DOT's been unable to close above the $10.15 lower end of the support level, let alone the $11.10 that it needs to technically reclaim support. Along with all other altcoins, DOT has seen an early day dip. The inability to reclaim $11.10 gives a move to $6 higher odds.
Any daily closure below $2.50 will not be great for SNX, where we then have to look at psychological levels. We've often seen it wick here and recover, so we'll have to see how tonight's candle closes.

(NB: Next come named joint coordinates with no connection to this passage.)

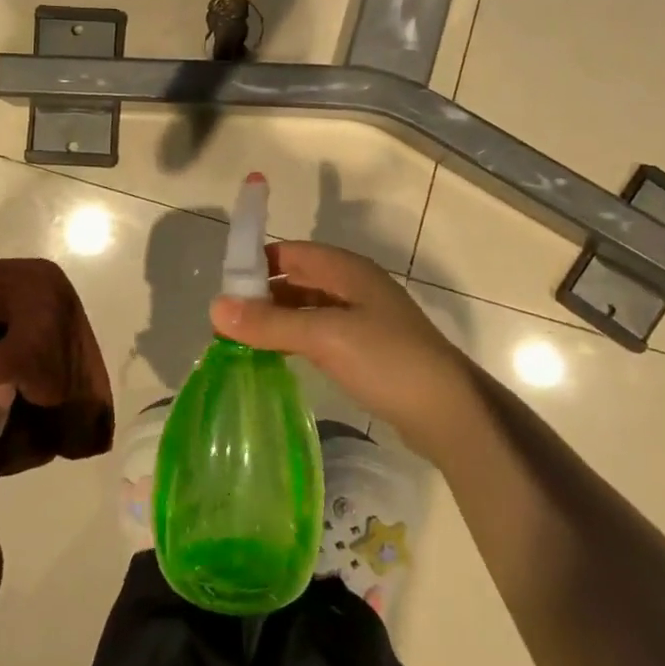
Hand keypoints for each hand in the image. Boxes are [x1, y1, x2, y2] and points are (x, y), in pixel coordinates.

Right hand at [210, 242, 477, 463]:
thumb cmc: (388, 361)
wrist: (449, 413)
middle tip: (225, 323)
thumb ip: (271, 323)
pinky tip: (276, 358)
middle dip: (262, 295)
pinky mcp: (366, 348)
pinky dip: (295, 339)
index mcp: (346, 270)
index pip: (291, 252)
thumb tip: (215, 307)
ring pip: (307, 307)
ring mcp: (362, 318)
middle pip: (297, 278)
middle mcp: (353, 286)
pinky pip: (320, 332)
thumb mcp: (325, 337)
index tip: (223, 291)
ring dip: (277, 320)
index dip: (256, 265)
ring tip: (242, 343)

RUNE's still got one hand in the fire too. As good as a weekly closure above $3 is, repeated tests of slightly under $3 will eventually dry up buy orders and see RUNE move lower. That is unless there's a fundamental catalyst or BTC moves upwards out of the range. But it is much harder to gain traction based on fundamentals in a bear market.
There's been no daily close below $47.50 yet. We can see that SOL is currently trading below that, and any closure here would need a swift recovery, much as SOL saw on the 13th of May. It's easy to act on impulse, but a support level isn't lost until the daily candle closes below it. With the bearish market structure, if we see a support loss, $21 does become the more likely route.
SRM continues sideways between $1-$1.40. $1 is a technical and psychological level that should hold until Bitcoin chooses its direction out of its range. Regardless, losing $1 will likely see SRM's price heading towards the all-time low of $0.74. Volume remains low across the board, displaying the uncertainty/lack of confidence around the current market.
We'd been looking out for a daily closure below $29.15, and we had that yesterday. It looks like FTT is headed towards the lower end of its range which lies at $22.50.
Although the daily candle hasn't closed, we see increased sell pressure coming in on MINA. With no support level below it to expect to see buy orders positioned, we've seen it dip over -10% today. It has a task on its hands to recover this by EOD as failure to get back up around $1 could see it entering into the all-time low territory in the short-term, regardless of what Bitcoin does.
All it took was a quick intra-day range move down by Bitcoin (-2.5%) to see dYdX push down to -15%. This is because dYdX's is in price discovery to the downside, plus its volume has been extremely low compared to January 2022 and the previous. As we can see on the chart above, it has also broken down out of the channel that we highlighted in our daily T.A.